Communicating Effectively With Parents

Two parents checking their emails on their living room couch

Tell me if this sounds familiar. You’ve sent six parent emails, three parent text blasts, and four handouts home to parents, and yet the day of the event, you have Jimmy’s mom calling you to ask where the event is and how much it costs and why you aren’t providing transportation from the church to the event location.

Been there?

Last week?

Me, too.

 

Communicating with parents can be stressful.

It can be difficult, tedious, and honestly pretty defeating. Shouting into the void is an extraordinarily frustrating task—especially when the void occasionally shouts back in an accusatory manner. But the gospel always points us in the right direction when we’re willing to wear it over our eyes like a pair of shades, so let’s dig in and see where how the Good News can become good news for us when it comes to communicating effectively with parents.

See the Holy Spirit understands what it is to speak consistently to the void. I know that because the Holy Spirit speaks into my deaf spirit all the time. In fact, in a recent conversation with God where I found myself complaining about life’s circumstances, the Holy Spirit very quietly pointed out that God has been trying to get my attention for a long time, and I’ve ignored Him because the “information” He was passing on to me didn’t feel pressing at the time. Only now, in the midst of a nightmarishly turbulent season of life, are the ears of my heart open to listen to what God has to say.

God is patiently persistent in His communication with us.

And if that were the only thing the gospel had for us on the topic, that’d be enough. We ought to be patiently persistent with parents in our communication with them because God is patiently persistent in His communication with us. But when we take this just another step further, it gets better. Because what the Holy Spirit also pointed out to me the other day as I tried to complain about life’s burdens is that His method for, more assertively, getting my attention, wasn’t for His benefit or to satisfy His wrath. After all, He doesn’t need to satisfy His wrath toward me. It’s already been satisfied on the cross.

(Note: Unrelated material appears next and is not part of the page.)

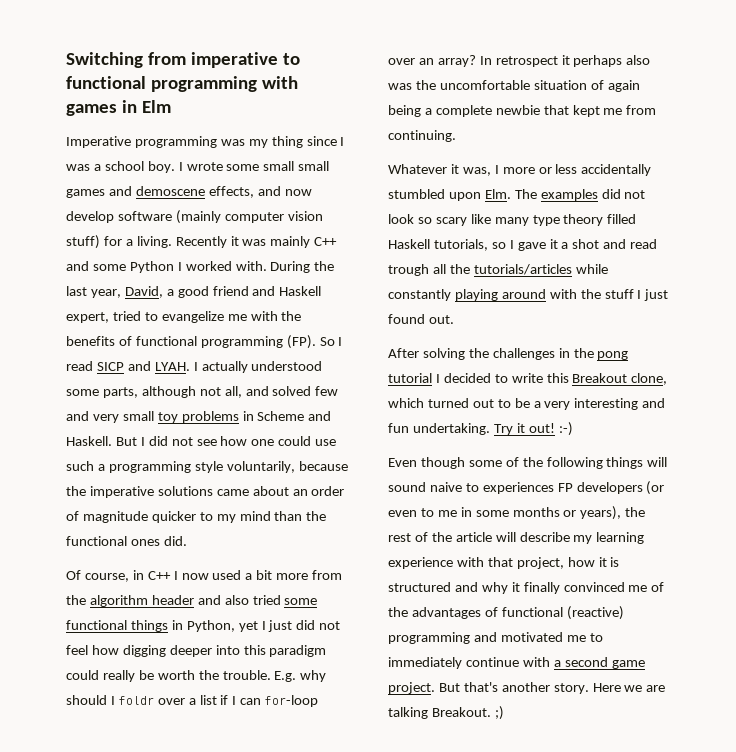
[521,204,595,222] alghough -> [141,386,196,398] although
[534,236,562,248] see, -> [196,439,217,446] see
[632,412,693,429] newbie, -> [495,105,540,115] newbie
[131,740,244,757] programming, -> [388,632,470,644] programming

His method for getting my attention was for my benefit. I’m better off because of the difficulties of life lately. Stronger. Filled with more grace. A better leader.

When God assertively gets our attention, it’s for our benefit, not His.

 

And that’s something some of us need to hear when it comes to communicating with parents. It makes sense that you get frustrated. I appreciate that you’re sometimes accused of poor communication when really they just aren’t paying attention. But the way you respond in those moments matters because you are to be a reflection of God’s treatment of us in the gospel, and God’s way of assertively getting our attention is for our benefit, not His.

So if you need to call mom and dad to ask them to read an email once in a while, that’s totally fine. Do so from a place of grace, and assume the best about their intentions, because your communication is for their benefit, not yours.

Is this the end-all-be-all of communicating effectively with parents? No. But you’re probably doing all of the X’s and O’s of this already, anyway. Text, email, handouts, social media. The tools haven’t changed that much over the past half decade. What really needs to change in this area is your heart. Your heart needs to be more aligned with the gospel of Jesus Christ, and when it is, you’ll find that you naturally communicate more effectively with parents.